== Segment start ==
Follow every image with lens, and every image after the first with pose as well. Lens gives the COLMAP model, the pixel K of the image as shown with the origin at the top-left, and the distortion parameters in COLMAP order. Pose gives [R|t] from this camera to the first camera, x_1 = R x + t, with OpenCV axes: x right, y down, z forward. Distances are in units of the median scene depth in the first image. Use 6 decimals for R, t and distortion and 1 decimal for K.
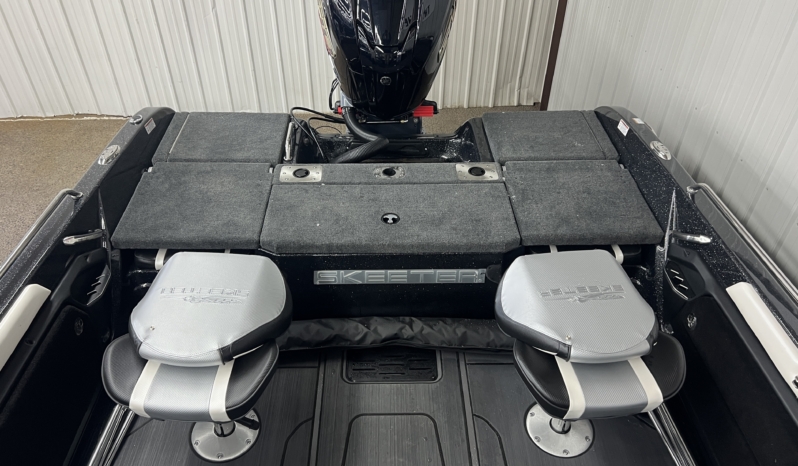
lens RADIAL K [[624.6, 0, 396.5], [0, 624.6, 257.6], [0, 0, 1]] dist [0.011936, -0.008929]
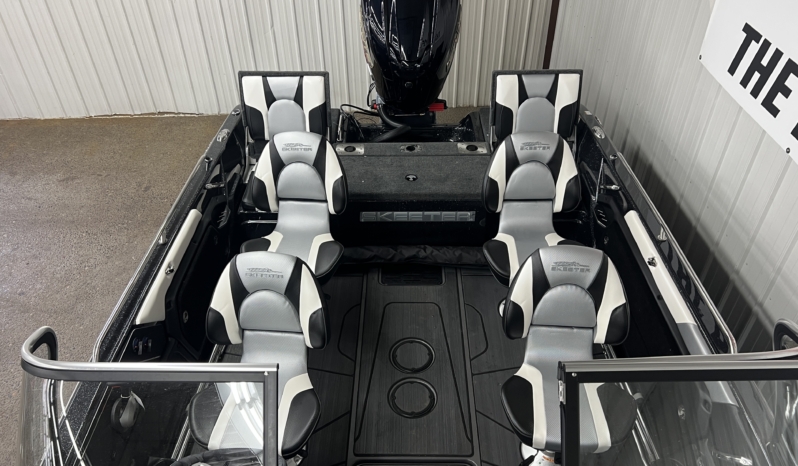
lens RADIAL K [[607.5, 0, 400.6], [0, 607.5, 257.8], [0, 0, 1]] dist [0.026209, -0.003674]
pose [[0.999522, 0.005357, -0.030440, 0.009709], [-0.005293, 0.999984, 0.002173, 0.124584], [0.030451, -0.002011, 0.999534, -0.445903]]
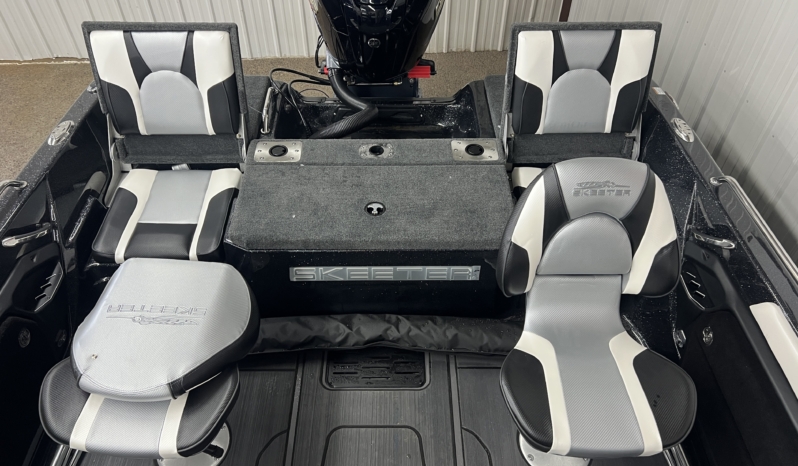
lens RADIAL K [[624.6, 0, 396.5], [0, 624.6, 257.6], [0, 0, 1]] dist [0.011936, -0.008929]
pose [[0.999863, 0.009068, -0.013865, 0.033838], [-0.007495, 0.993951, 0.109566, -0.090208], [0.014774, -0.109447, 0.993883, 0.101902]]
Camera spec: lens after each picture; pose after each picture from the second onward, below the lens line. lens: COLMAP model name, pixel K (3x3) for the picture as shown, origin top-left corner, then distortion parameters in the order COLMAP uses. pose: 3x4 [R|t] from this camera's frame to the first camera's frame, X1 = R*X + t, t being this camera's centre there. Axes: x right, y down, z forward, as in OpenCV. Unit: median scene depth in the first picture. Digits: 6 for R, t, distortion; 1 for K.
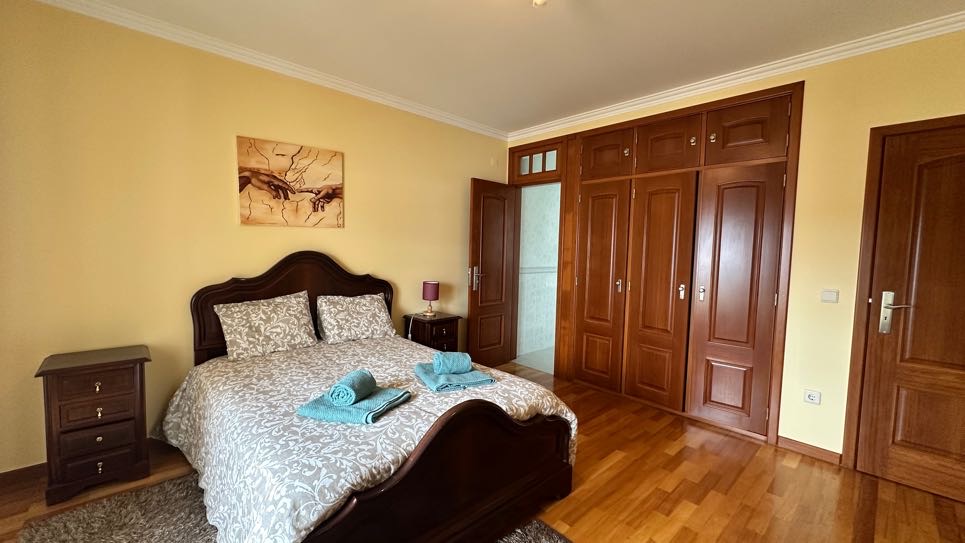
lens RADIAL K [[386.0, 0, 478.8], [0, 386.0, 275.4], [0, 0, 1]] dist [-0.004032, 0.000783]
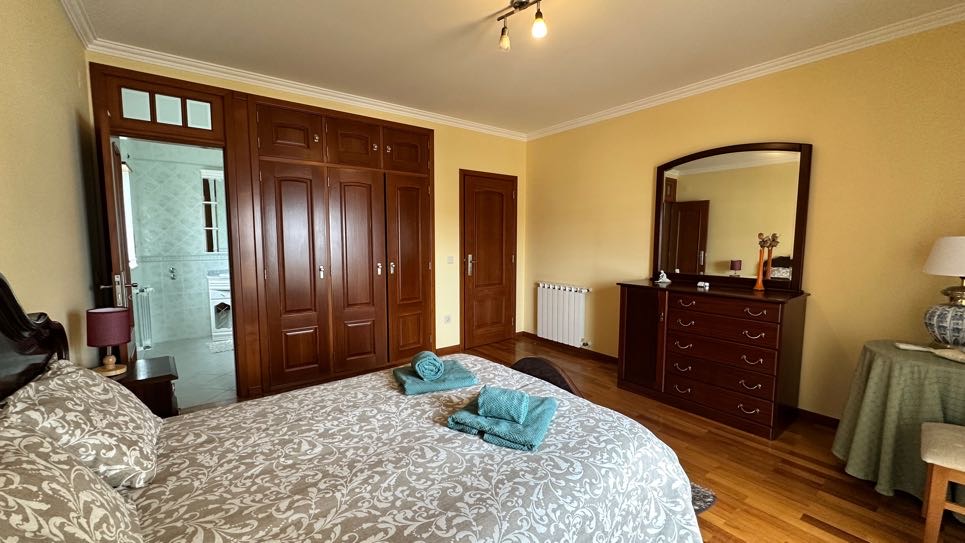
lens RADIAL K [[386.0, 0, 485.7], [0, 386.0, 273.0], [0, 0, 1]] dist [-0.004032, 0.000783]
pose [[0.086959, -0.115836, 0.989455, -0.837911], [0.071876, 0.991358, 0.109742, -0.070905], [-0.993616, 0.061575, 0.094533, 0.680306]]
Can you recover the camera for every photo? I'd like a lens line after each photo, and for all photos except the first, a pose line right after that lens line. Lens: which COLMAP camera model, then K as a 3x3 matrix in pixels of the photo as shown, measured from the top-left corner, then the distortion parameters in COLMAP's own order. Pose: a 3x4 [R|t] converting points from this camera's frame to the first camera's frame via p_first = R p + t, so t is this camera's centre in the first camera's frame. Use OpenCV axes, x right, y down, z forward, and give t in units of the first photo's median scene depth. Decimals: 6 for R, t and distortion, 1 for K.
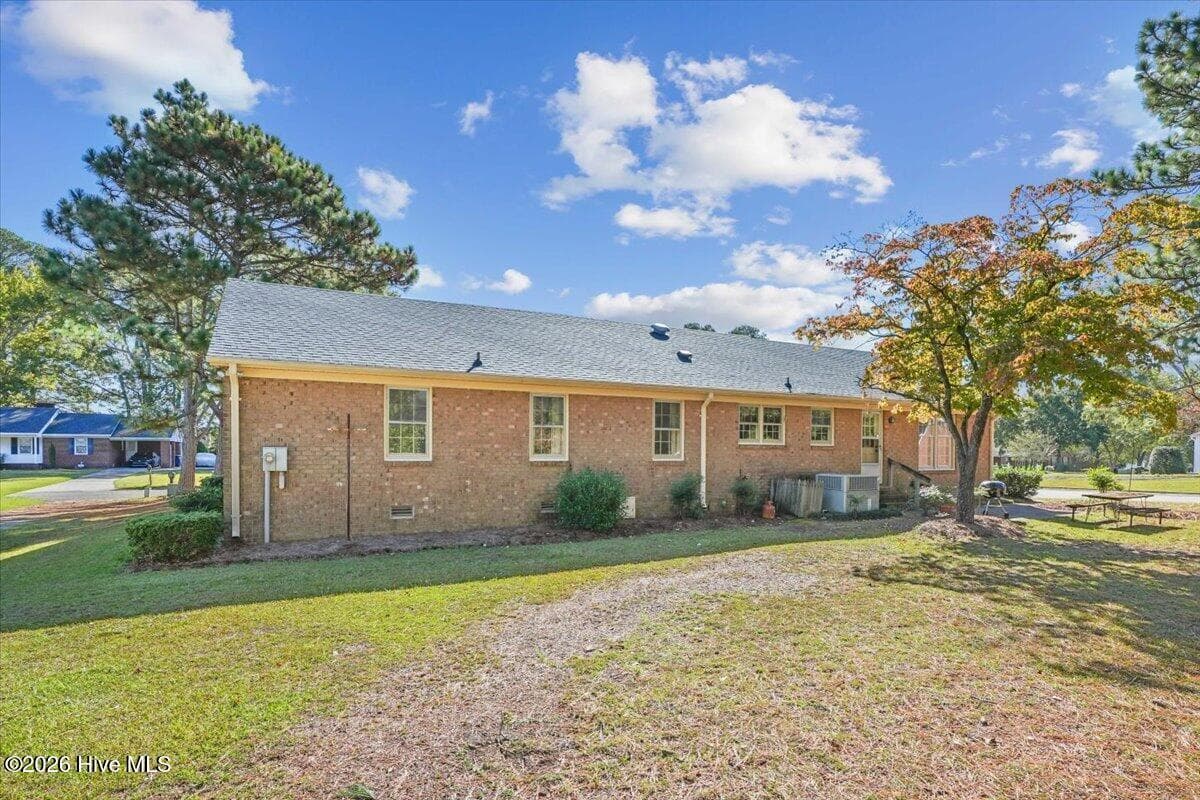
lens RADIAL K [[631.5, 0, 601.6], [0, 631.5, 437.7], [0, 0, 1]] dist [-0.021375, -0.000096]
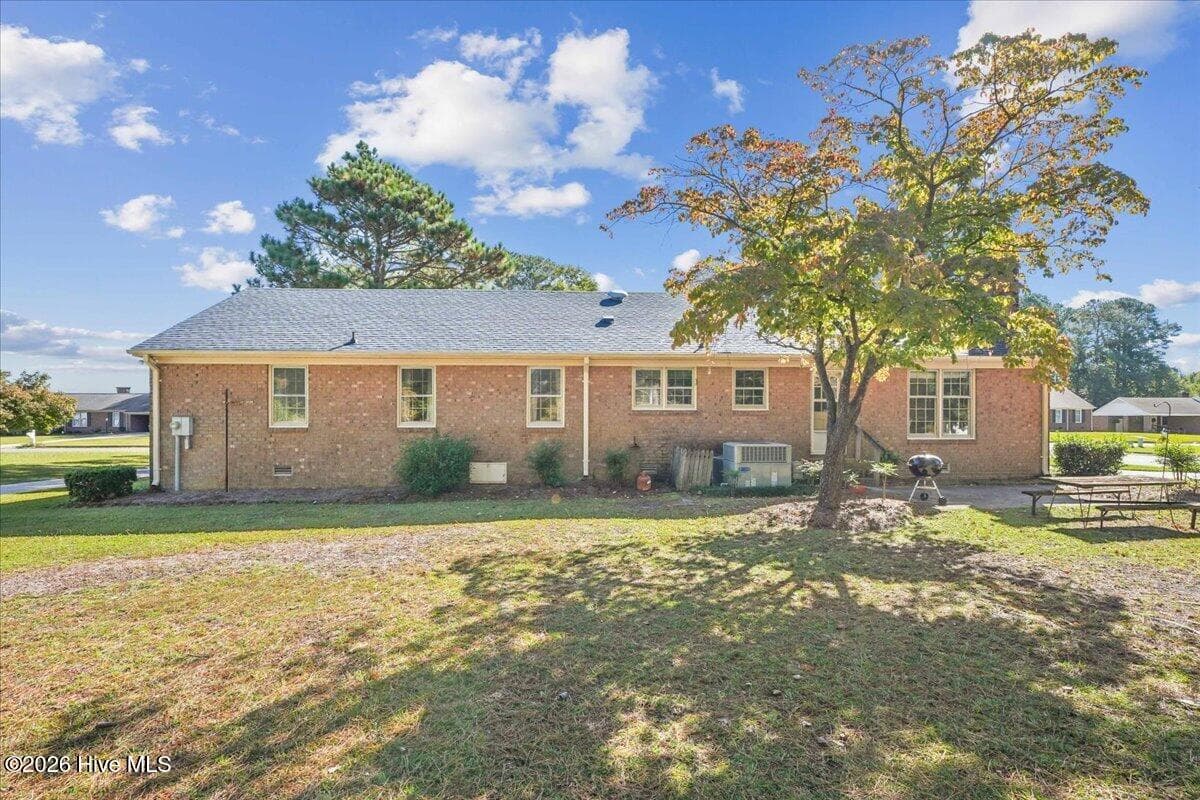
lens RADIAL K [[561.0, 0, 601.5], [0, 561.0, 417.7], [0, 0, 1]] dist [-0.003130, 0.000334]
pose [[0.912624, -0.007599, -0.408729, 0.589166], [0.014887, 0.999782, 0.014653, 0.009889], [0.408529, -0.019458, 0.912538, 0.242423]]
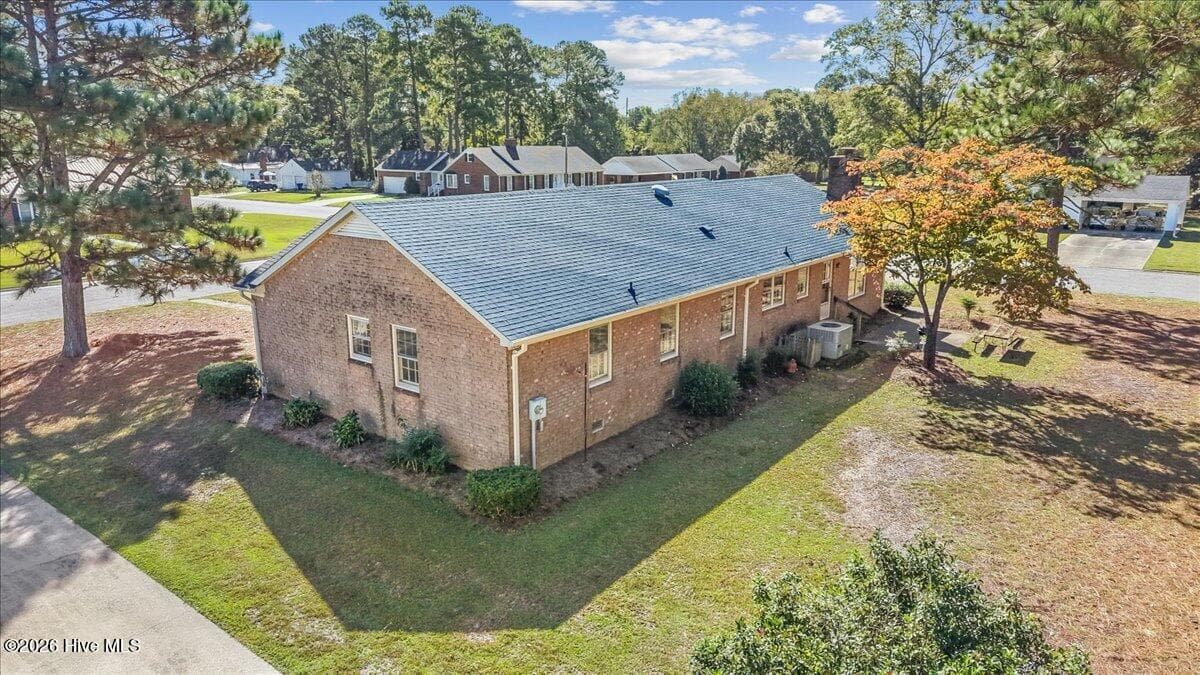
== Segment end ==
_ASSIGNMENT_
Reproduce the listing exactly, but omit every picture in it.

_FINISHED EXERCISE_
Follow every image with lens, and every image after the first with pose as well. Lens gives the COLMAP model, the pixel K of the image as shown with the origin at the top-left, and the distortion parameters in COLMAP order. Pose gives [R|t] from this camera to the first camera, x_1 = R x + t, with OpenCV axes: x right, y down, z forward. Distances are in units of the median scene depth in the first image. Use 6 decimals for R, t and distortion and 1 decimal for K.
lens RADIAL K [[624.6, 0, 396.5], [0, 624.6, 257.6], [0, 0, 1]] dist [0.011936, -0.008929]
lens RADIAL K [[607.5, 0, 400.6], [0, 607.5, 257.8], [0, 0, 1]] dist [0.026209, -0.003674]
pose [[0.999522, 0.005357, -0.030440, 0.009709], [-0.005293, 0.999984, 0.002173, 0.124584], [0.030451, -0.002011, 0.999534, -0.445903]]
lens RADIAL K [[624.6, 0, 396.5], [0, 624.6, 257.6], [0, 0, 1]] dist [0.011936, -0.008929]
pose [[0.999863, 0.009068, -0.013865, 0.033838], [-0.007495, 0.993951, 0.109566, -0.090208], [0.014774, -0.109447, 0.993883, 0.101902]]
Camera spec: lens after each picture; pose after each picture from the second onward, below the lens line. lens: COLMAP model name, pixel K (3x3) for the picture as shown, origin top-left corner, then distortion parameters in the order COLMAP uses. pose: 3x4 [R|t] from this camera's frame to the first camera's frame, X1 = R*X + t, t being this camera's centre there. Axes: x right, y down, z forward, as in OpenCV. Unit: median scene depth in the first picture. Digits: 6 for R, t, distortion; 1 for K.
lens RADIAL K [[386.0, 0, 478.8], [0, 386.0, 275.4], [0, 0, 1]] dist [-0.004032, 0.000783]
lens RADIAL K [[386.0, 0, 485.7], [0, 386.0, 273.0], [0, 0, 1]] dist [-0.004032, 0.000783]
pose [[0.086959, -0.115836, 0.989455, -0.837911], [0.071876, 0.991358, 0.109742, -0.070905], [-0.993616, 0.061575, 0.094533, 0.680306]]
Can you recover the camera for every photo? I'd like a lens line after each photo, and for all photos except the first, a pose line right after that lens line. Lens: which COLMAP camera model, then K as a 3x3 matrix in pixels of the photo as shown, measured from the top-left corner, then the distortion parameters in COLMAP's own order. Pose: a 3x4 [R|t] converting points from this camera's frame to the first camera's frame via p_first = R p + t, so t is this camera's centre in the first camera's frame. Use OpenCV axes, x right, y down, z forward, and give t in units of the first photo's median scene depth. Decimals: 6 for R, t and distortion, 1 for K.
lens RADIAL K [[631.5, 0, 601.6], [0, 631.5, 437.7], [0, 0, 1]] dist [-0.021375, -0.000096]
lens RADIAL K [[561.0, 0, 601.5], [0, 561.0, 417.7], [0, 0, 1]] dist [-0.003130, 0.000334]
pose [[0.912624, -0.007599, -0.408729, 0.589166], [0.014887, 0.999782, 0.014653, 0.009889], [0.408529, -0.019458, 0.912538, 0.242423]]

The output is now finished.